- [Required action]:
The output should be limited to the line holding "## Analysing" and the lines after it through the end of the entries, each restated exactly.
Exercise materials: Begin
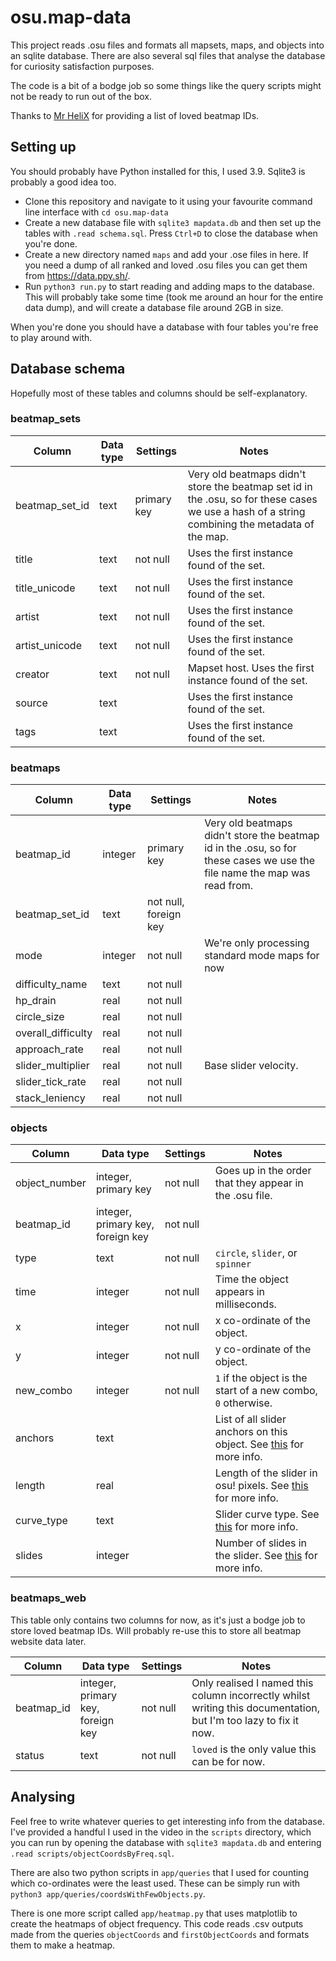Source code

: # osu.map-data

This project reads .osu files and formats all mapsets, maps, and objects into an sqlite database. There are also several sql files that analyse the database for curiosity satisfaction purposes.

The code is a bit of a bodge job so some things like the query scripts might not be ready to run out of the box.

Thanks to [Mr HeliX](https://osu.ppy.sh/users/2330619) for providing a list of loved beatmap IDs.

## Setting up

You should probably have Python installed for this, I used 3.9. Sqlite3 is probably a good idea too.

- Clone this repository and navigate to it using your favourite command line interface with `cd osu.map-data`
- Create a new database file with `sqlite3 mapdata.db` and then set up the tables with `.read schema.sql`. Press `Ctrl+D` to close the database when you're done.
- Create a new directory named `maps` and add your .ose files in here. If you need a dump of all ranked and loved .osu files you can get them from https://data.ppy.sh/.
- Run `python3 run.py` to start reading and adding maps to the database. This will probably take some time (took me around an hour for the entire data dump), and will create a database file around 2GB in size.

When you're done you should have a database with four tables you're free to play around with.

## Database schema

Hopefully most of these tables and columns should be self-explanatory.

### beatmap_sets

| Column | Data type | Settings | Notes |
| ------ | --------- | -------- | ----- |
| beatmap_set_id | text | primary key | Very old beatmaps didn't store the beatmap set id in the .osu, so for these cases we use a hash of a string combining the metadata of the map. |
| title | text | not null | Uses the first instance found of the set. |
| title_unicode | text | not null | Uses the first instance found of the set. |
| artist | text | not null | Uses the first instance found of the set. |
| artist_unicode | text | not null | Uses the first instance found of the set.|
| creator | text | not null | Mapset host. Uses the first instance found of the set. |
| source | text | | Uses the first instance found of the set. |
| tags | text | | Uses the first instance found of the set. |

### beatmaps
| Column | Data type | Settings | Notes |
| ------ | --------- | -------- | ----- |
| beatmap_id | integer | primary key | Very old beatmaps didn't store the beatmap id in the .osu, so for these cases we use the file name the map was read from. |
| beatmap_set_id | text | not null, foreign key | |
| mode | integer | not null | We're only processing standard mode maps for now |
| difficulty_name | text | not null | |
| hp_drain | real | not null | |
| circle_size | real | not null | |
| overall_difficulty | real | not null | |
| approach_rate | real | not null | |
| slider_multiplier | real | not null | Base slider velocity. |
| slider_tick_rate | real | not null | |
| stack_leniency | real | not null | |

### objects
| Column | Data type | Settings | Notes |
| ------ | --------- | -------- | ----- |
| object_number | integer, primary key | not null | Goes up in the order that they appear in the .osu file. |
| beatmap_id | integer, primary key, foreign key | not null | |
| type | text | not null | `circle`, `slider`, or `spinner` |
| time | integer | not null | Time the object appears in milliseconds. |
| x | integer | not null | x co-ordinate of the object. |
| y | integer | not null | y co-ordinate of the object. |
| new_combo | integer | not null | `1` if the object is the start of a new combo, `0` otherwise. |
| anchors | text | | List of all slider anchors on this object. See [this](https://osu.ppy.sh/wiki/en/osu%21_File_Formats/Osu_%28file_format%29#sliders) for more info. |
| length | real | | Length of the slider in osu! pixels. See [this](https://osu.ppy.sh/wiki/en/osu%21_File_Formats/Osu_%28file_format%29#sliders) for more info. |
| curve_type | text | | Slider curve type. See [this](https://osu.ppy.sh/wiki/en/osu%21_File_Formats/Osu_%28file_format%29#sliders) for more info. |
| slides | integer | | Number of slides in the slider. See [this](https://osu.ppy.sh/wiki/en/osu%21_File_Formats/Osu_%28file_format%29#sliders) for more info. |

### beatmaps_web
This table only contains two columns for now, as it's just a bodge job to store loved beatmap IDs. Will probably re-use this to store all beatmap website data later.

| Column | Data type | Settings | Notes |
| ------ | --------- | -------- | ----- |
| beatmap_id | integer, primary key, foreign key | not null | Only realised I named this column incorrectly whilst writing this documentation, but I'm too lazy to fix it now. |
| status | text | not null | `loved` is the only value this can be for now. |

## Analysing

Feel free to write whatever queries to get interesting info from the database. I've provided a handful I used in the video in the `scripts` directory, which you can run by opening the database with `sqlite3 mapdata.db` and entering `.read scripts/objectCoordsByFreq.sql`.

There are also two python scripts in `app/queries` that I used for counting which co-ordinates were the least used. These can be simply run with `python3 app/queries/coordsWithFewObjects.py`.

There is one more script called `app/heatmap.py` that uses matplotlib to create the heatmaps of object frequency. This code reads .csv outputs made from the queries `objectCoords` and  `firstObjectCoords` and formats them to make a heatmap.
Exercise materials: End
- [Result]:
## Analysing

Feel free to write whatever queries to get interesting info from the database. I've provided a handful I used in the video in the `scripts` directory, which you can run by opening the database with `sqlite3 mapdata.db` and entering `.read scripts/objectCoordsByFreq.sql`.

There are also two python scripts in `app/queries` that I used for counting which co-ordinates were the least used. These can be simply run with `python3 app/queries/coordsWithFewObjects.py`.

There is one more script called `app/heatmap.py` that uses matplotlib to create the heatmaps of object frequency. This code reads .csv outputs made from the queries `objectCoords` and  `firstObjectCoords` and formats them to make a heatmap.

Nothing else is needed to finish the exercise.